The Art of Titanfall 2 Review
The debate about whether videogames are ‘art’ or not continues to rage on and on – but whatever side of that particular fence on which you stand, one thing isn’t up for debate: they certainly contain art. Games can be visually arresting for many reasons, but with the power under the hood of this latest generation of consoles we’re finding ourselves wowed more and more every day.
The first Titanfall looked nice enough, to be sure – workmanlike some might say, in its depiction of off world mining colonies and an inter-planetary battle for control. There was variety aplenty, people looked like people, giant robots looked like giant robots, but it’s clear that sacrifices were made to maintain the fluid motion for which the game was rightly lauded.
It’s testimony to the talented team at Respawn that, just two and a bit years later, the sequel ramps up the visual glory to 11. People still look like people, giant robots still look like giant robots but – particularly in the campaign – we’re finding lots of reasons just to stop and stare at the visuals splashed across our screens, admiring the fauna and flora and the worlds we are exploring. We can’t stop for too long, though, because, you know, giant robots with huge guns.

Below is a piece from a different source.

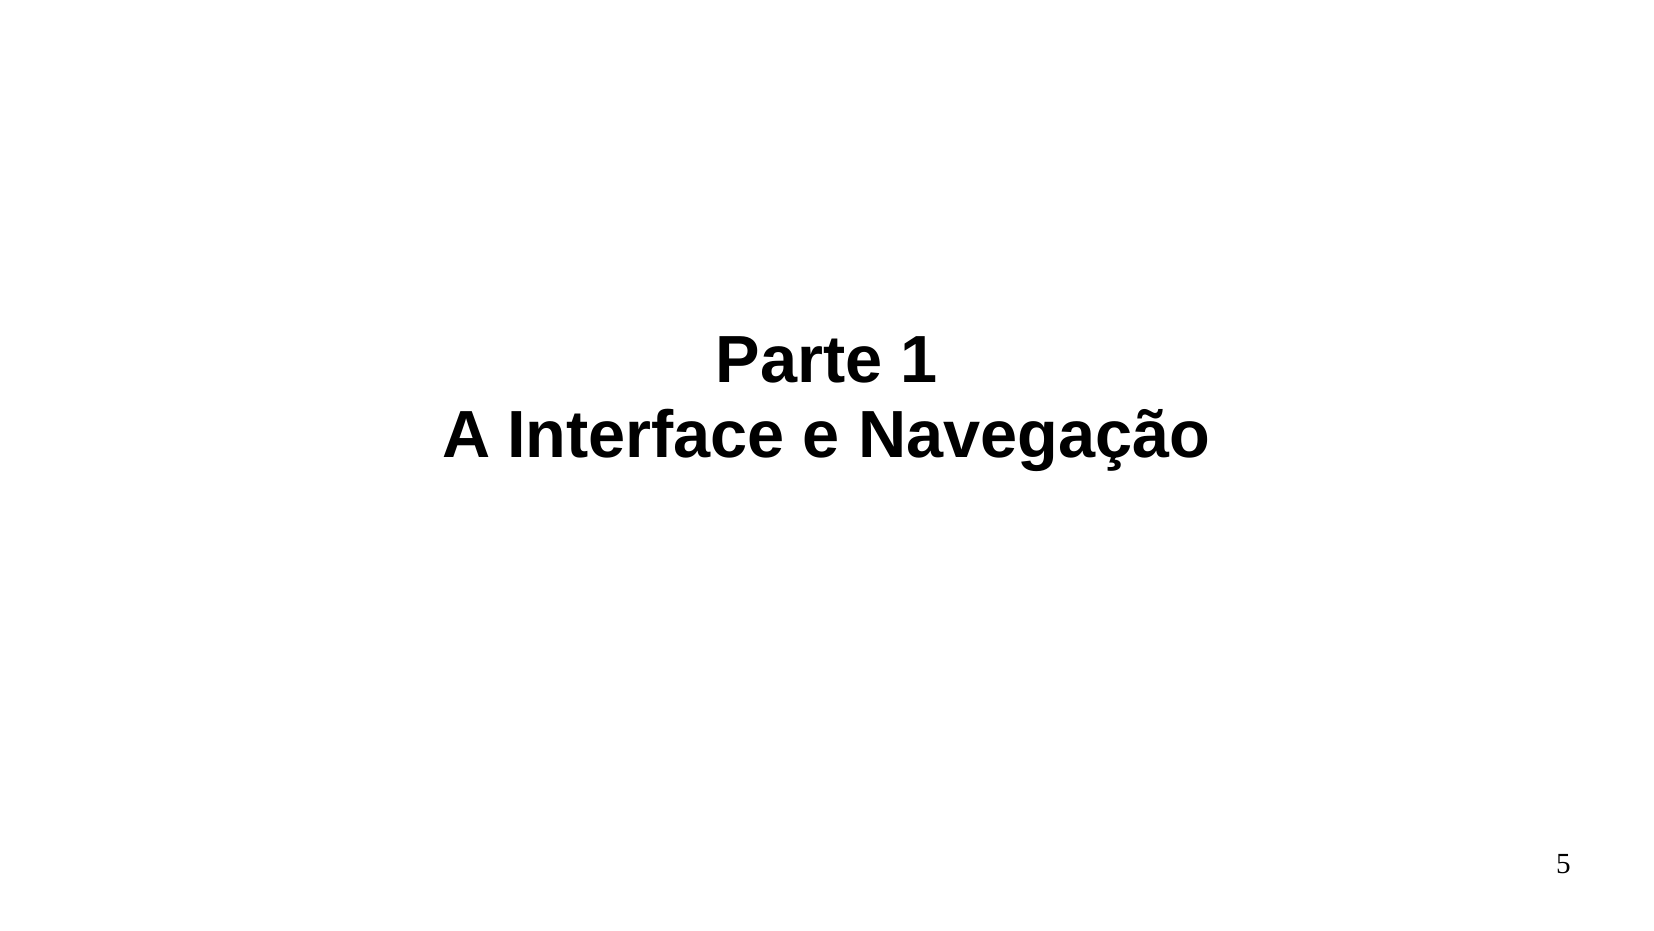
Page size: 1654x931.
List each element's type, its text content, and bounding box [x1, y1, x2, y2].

subtitle Parte 1 A Interface e Navegação [82, 37, 1571, 757]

Luckily, whilst in-game loitering to look at the pretty pictures will result in almost certain death, Titan Books are on hand to help us celebrate the art of Titanfall 2 at a more leisurely pace in a brand new 192-page hardback book called – somewhat predictably – The Art of Titanfall 2.
This is a must have for any Titanfall fan. It’s packed with high quality content from concept sketches through to fully rendered vistas of other worlds. Weapons, Pilots, Titans, Opponents, Wildlife and Locations are all covered along with comments from the responsible artists and Respawn development staff, including Ryan Lastimosa [CLANG – name drop] who we had the pleasure to meet and game with at EGX.
The artists’ input helps give much greater insight into how the end results were achieved, and why – in a game that blazes past our noses at 60 frames per second, every tiny detail is important. So much of the content is instantly recognisable as the finished article from the game, but there’s a gold mine of concept pieces and back story items that add to Titanfall lore.
It is amazing how much detail goes into even the smallest items and weapons and when this is applied to the bigger carrier vehicles, they almost pop off the pages. Character design, too, is also explored in some detail.
If you have ever wondered who is involved in nailing down game’s final look – and how long it takes to get there, or just why certain visual choices were made, this weighty tome will give you the answers. Full of glorious artwork, interesting facts and amusing anecdotes, this is a book that deserves pride of place on the coffee table of any Titanfall fan, or indeed anyone who has wondered just what it takes to turn lines of code and wireframe models into works of art.